FF: I think once he started in Newfoundland, and he saw how well he was being received in Newfoundland in the Maritime provinces and through Quebec, that he knew every step of the way the momentum was growing and the interest was there. And then, of course, once he got to southern Ontario, I think … being at Nathan Phillips Square and talking to 10,000 people, I think he realized then that his message was getting through to people and his message was having an impact. And I think it made him that much more determined to get home.
MC: When you look at the line-up for Terry Fox: The Power of One broadcast, can you tell us a little bit about what fans can expect from the evening?
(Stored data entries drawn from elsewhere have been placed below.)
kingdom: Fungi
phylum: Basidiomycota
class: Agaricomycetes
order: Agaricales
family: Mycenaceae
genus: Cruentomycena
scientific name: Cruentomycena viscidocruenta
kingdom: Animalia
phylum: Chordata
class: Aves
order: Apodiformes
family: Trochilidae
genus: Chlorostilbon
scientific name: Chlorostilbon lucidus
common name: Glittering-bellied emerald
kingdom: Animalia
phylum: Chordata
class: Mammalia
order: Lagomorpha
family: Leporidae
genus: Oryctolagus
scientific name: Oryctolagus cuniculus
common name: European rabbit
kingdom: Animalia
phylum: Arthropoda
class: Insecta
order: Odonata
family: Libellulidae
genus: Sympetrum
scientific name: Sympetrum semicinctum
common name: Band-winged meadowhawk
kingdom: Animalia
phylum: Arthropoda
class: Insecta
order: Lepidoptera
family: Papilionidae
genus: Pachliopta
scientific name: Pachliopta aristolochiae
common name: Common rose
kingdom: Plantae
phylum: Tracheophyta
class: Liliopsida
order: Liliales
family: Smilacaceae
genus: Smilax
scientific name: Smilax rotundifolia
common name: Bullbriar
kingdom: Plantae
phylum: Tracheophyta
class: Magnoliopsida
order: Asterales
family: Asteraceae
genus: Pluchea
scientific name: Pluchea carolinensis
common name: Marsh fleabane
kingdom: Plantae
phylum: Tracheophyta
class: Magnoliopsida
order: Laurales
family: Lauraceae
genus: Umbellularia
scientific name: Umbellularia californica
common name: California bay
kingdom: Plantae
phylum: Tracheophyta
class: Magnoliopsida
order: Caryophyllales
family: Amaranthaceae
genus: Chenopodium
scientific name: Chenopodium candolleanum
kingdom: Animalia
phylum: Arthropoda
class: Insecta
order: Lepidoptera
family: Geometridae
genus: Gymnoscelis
FF: It’s going to be people’s stories, their contributions, but also that of common, ordinary Canadians. And that’s what Terry would want. That’s who he was running for. So it’s going to be a wonderful night of stories, of music, so much going on.
MC: Looking back at your own life with your brother Terry, what fond memories come to mind for you when you think of your brother?
FF: My memories have nothing to do with the Marathon of Hope with Terry. It’s all the things that we did as kids growing up. When we first moved to British Columbia and Terry was eight and I was nine and starting to get into sports and all the different sports we played. We were very active and mom and dad were, I think we could say confidently, very strict with us, but we were happy. I think that was a good thing. And so when it came to buying us stuff, like our first set of golf clubs and our first pair of blue jeans, they weren’t just going to go and do that because that’s what we wanted. We had to go out and earn it ourselves. And giving us that early work ethic. So it was those kinds of things that Terry and I would do together as kids — pick blueberries to make a little bit of extra money to buy our first 10-speed bikes and stuff like that. It is those kinds of things that we did together.
* This interview has been edited and condensed.